To demonstrate just how neat it is, take a look at the screenshot below, which shows a script I created to start playing iTunes:
(Click image to enlarge)
You’ll notice it isn’t a typical scripting language, because there are actually graphical elements right in there among the scripting commands. That’s where Sikuli differs from other scripting languages I’ve seen: you define the actions it should perform by screen-grabbing the interface elements you want it to manipulate. On a Mac, this grabbing function is mapped to Command-Shift-2, and when you press that key combination the screen will darken so that you can select a region, at which point the region is pasted into the IDE (integrated development environment).

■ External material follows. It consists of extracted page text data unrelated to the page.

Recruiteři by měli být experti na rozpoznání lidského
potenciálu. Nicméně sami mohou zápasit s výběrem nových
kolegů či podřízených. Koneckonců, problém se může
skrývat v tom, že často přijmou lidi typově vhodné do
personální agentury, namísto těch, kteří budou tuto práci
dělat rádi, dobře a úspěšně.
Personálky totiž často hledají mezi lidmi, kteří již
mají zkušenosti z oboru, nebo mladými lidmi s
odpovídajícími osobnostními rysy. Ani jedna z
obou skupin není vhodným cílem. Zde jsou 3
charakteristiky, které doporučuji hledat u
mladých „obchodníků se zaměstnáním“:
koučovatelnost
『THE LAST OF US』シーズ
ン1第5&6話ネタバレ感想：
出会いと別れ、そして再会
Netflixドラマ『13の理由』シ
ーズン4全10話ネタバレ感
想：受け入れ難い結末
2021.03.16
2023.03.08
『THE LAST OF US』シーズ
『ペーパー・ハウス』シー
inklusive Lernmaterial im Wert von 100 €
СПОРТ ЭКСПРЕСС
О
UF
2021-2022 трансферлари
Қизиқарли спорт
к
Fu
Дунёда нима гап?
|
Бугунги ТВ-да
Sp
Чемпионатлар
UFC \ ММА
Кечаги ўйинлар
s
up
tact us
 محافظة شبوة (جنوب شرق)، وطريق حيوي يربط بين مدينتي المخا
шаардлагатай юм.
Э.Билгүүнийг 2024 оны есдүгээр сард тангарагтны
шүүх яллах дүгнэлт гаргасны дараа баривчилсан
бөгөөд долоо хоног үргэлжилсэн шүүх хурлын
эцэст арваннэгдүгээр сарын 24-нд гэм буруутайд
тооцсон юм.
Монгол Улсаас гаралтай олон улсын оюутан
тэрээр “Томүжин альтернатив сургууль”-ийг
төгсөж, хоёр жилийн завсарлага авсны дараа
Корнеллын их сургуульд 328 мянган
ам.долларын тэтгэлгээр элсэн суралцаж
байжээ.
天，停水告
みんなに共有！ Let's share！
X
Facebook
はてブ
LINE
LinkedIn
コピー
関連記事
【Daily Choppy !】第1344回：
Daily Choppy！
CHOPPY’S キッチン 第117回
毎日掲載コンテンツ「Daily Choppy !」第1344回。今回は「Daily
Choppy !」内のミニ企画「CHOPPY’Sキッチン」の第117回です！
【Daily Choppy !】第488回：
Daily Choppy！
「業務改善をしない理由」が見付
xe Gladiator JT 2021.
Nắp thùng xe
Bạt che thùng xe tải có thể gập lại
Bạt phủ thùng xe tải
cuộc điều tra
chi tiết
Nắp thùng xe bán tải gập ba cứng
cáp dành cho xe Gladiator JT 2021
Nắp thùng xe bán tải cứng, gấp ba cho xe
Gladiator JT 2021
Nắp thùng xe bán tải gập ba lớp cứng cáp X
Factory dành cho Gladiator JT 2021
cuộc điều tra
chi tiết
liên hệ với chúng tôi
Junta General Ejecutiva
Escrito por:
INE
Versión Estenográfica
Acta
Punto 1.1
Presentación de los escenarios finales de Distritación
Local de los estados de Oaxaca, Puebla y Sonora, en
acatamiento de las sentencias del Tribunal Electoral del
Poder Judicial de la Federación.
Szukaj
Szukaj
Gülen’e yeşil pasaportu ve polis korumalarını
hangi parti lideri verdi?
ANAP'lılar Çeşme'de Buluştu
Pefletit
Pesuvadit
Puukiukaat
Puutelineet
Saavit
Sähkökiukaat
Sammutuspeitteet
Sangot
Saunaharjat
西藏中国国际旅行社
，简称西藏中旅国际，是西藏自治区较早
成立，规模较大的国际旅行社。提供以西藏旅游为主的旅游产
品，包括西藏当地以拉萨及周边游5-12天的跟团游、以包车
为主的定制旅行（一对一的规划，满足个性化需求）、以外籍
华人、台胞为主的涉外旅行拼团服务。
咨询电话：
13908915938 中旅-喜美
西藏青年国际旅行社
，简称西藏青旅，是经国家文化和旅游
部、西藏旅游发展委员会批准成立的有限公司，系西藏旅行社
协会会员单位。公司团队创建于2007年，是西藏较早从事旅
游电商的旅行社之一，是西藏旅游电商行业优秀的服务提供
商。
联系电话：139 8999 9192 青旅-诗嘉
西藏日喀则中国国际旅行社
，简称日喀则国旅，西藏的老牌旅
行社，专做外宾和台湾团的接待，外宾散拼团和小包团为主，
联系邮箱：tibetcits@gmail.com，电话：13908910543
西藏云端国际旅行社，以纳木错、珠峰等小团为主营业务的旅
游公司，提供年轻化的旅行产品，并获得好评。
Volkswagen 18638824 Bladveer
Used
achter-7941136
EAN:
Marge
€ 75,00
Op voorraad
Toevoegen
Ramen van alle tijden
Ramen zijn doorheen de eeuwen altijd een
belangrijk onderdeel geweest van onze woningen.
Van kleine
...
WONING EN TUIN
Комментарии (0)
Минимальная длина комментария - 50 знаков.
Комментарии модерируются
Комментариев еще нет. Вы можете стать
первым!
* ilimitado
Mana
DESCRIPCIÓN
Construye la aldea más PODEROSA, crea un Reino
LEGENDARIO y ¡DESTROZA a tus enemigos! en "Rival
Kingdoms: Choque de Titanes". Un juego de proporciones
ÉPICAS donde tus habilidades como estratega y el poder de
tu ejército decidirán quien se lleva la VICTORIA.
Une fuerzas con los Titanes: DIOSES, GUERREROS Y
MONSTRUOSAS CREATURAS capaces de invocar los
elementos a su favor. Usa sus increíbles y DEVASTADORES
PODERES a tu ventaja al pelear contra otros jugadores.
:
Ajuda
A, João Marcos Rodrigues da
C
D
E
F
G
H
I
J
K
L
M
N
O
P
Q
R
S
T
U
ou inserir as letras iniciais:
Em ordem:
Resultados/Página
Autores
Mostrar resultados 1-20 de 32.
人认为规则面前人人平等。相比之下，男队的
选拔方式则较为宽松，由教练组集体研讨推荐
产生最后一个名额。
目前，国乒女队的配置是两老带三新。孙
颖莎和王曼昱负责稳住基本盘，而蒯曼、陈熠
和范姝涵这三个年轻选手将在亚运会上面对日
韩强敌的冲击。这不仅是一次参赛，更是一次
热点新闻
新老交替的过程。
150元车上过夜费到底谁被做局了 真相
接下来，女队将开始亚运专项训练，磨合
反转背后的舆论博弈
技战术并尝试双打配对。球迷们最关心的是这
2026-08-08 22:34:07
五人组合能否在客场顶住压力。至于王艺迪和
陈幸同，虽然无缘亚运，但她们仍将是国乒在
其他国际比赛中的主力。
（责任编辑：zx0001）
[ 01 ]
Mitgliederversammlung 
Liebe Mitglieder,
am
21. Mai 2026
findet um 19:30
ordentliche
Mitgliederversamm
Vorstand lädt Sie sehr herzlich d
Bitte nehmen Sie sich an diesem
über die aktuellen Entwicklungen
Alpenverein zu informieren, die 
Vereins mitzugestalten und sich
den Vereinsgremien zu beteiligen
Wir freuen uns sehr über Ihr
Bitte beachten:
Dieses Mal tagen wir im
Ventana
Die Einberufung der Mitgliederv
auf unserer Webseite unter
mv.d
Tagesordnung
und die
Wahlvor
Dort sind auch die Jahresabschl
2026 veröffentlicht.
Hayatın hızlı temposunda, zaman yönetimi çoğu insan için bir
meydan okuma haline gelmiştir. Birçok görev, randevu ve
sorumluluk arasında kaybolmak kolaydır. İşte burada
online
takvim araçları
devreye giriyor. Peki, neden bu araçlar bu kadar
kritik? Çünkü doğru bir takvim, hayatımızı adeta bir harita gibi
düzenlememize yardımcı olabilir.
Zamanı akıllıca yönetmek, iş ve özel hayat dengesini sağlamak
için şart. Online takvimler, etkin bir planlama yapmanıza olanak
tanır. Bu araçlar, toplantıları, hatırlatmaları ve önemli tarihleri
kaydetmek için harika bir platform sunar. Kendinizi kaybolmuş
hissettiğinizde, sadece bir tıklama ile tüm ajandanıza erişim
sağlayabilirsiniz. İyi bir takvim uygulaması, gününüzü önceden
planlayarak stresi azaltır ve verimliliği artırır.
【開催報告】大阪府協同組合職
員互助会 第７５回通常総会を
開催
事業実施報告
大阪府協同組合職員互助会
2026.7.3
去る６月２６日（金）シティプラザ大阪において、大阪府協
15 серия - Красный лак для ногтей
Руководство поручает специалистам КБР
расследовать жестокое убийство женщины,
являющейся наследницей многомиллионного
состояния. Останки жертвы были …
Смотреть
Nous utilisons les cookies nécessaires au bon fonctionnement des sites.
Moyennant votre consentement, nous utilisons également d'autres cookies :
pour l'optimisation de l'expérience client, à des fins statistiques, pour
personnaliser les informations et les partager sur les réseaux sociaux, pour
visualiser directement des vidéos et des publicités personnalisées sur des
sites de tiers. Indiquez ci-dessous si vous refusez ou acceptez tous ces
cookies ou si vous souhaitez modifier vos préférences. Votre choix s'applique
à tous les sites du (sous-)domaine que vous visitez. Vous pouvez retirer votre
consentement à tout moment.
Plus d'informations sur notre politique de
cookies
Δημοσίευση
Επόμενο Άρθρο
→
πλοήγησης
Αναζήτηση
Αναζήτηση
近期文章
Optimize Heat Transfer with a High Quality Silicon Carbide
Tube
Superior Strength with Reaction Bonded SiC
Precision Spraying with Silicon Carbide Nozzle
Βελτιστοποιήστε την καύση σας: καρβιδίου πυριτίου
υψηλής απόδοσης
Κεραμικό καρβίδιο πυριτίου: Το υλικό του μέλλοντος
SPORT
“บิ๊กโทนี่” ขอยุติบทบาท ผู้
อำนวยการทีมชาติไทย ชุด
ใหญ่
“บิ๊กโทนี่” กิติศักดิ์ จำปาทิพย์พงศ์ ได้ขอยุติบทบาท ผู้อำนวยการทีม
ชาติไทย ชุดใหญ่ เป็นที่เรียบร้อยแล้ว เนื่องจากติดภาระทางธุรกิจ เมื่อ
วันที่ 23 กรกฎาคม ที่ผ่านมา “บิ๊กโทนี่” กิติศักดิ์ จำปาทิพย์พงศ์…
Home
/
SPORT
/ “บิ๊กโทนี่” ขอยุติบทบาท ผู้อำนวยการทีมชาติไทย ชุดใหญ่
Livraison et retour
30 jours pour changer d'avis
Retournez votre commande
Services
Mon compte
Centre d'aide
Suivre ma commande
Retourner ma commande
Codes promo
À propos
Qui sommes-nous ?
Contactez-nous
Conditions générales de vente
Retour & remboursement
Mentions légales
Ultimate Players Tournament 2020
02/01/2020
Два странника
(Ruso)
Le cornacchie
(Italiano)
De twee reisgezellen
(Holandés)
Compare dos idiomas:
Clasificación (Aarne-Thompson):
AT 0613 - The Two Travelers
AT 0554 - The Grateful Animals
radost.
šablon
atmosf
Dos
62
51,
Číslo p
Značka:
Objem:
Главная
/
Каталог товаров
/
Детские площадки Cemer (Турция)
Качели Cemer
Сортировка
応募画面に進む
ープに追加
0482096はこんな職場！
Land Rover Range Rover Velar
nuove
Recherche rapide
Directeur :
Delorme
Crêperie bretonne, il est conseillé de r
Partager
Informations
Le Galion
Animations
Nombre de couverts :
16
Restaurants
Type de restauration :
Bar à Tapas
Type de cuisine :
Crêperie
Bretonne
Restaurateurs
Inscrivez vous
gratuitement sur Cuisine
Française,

Let’s step through this script line by line:
1. The first thing I need to do is move to the Space where I have iTunes running. OS X employs the concept of “Spaces”, or virtual screens, and I have iTunes running on my 10th Space, which I can get to by hitting Ctrl-0, so I tell Sikuli to type that. Then I switch to iTunes to make it the foremost application.
2. Now I want to make sure the volume is all the way up. Although Sikuli can be made to drag elements such as the volume slider, I had problems making it work in all cases – the slider seems just too small for it to recognise reliably. So I used the alternative method, which is to increase the volume using Command-Up Arrow, and I need to do this several times to make sure the volume is at its maximum, so I just loop around and do it 30 times. (If you’re a Python programmer, you might recognise that WHILE loop construct: it turns out that Sikuli Script, the scripting language Sikuli uses, is based on Jython, a Java implementation of Python, so all the regular constructs such as loops are available.)
3. Once I’ve turned up the volume, I need to make sure that the iTunes DJ playlist is selected. Again, though, my initial attempts weren’t terribly successful. My first version of the script just had Sikuli click directly on the iTunes DJ icon, but if that icon was already selected it would be highlighted, and the graphics recognition engine couldn’t match it because I’d asked it to click on the unhighlighted version. There may well be an elegant workaround for this that I haven’t discovered – it’s still relatively early days for me with Sikuli – but I opted for a brute-force and ignorance approach (always my favourite) by having Sikuli first click on a playlist I knew couldn’t possibly be selected, namely Ringtones, and only then to click on iTunes DJ.
4. Finally, I have the script click on the Play button, and the music starts. I saved the script to my desktop as an executable, and now any time I want to start iTunes I just need to double-click on it.
Sikuli is a clever piece of software. At the heart of it is a graphics recognition engine that finds the pictorial element you’re looking for whenever the script runs. You can fine-tune it by adjusting the “sensitivity” of the matching – if you double-click on an image in the IDE, a window will appear that shows you the current screen plus all the regions that your captured image would match, and by moving the sensitivity slider you can adjust it until only the area you’re interested in is selected.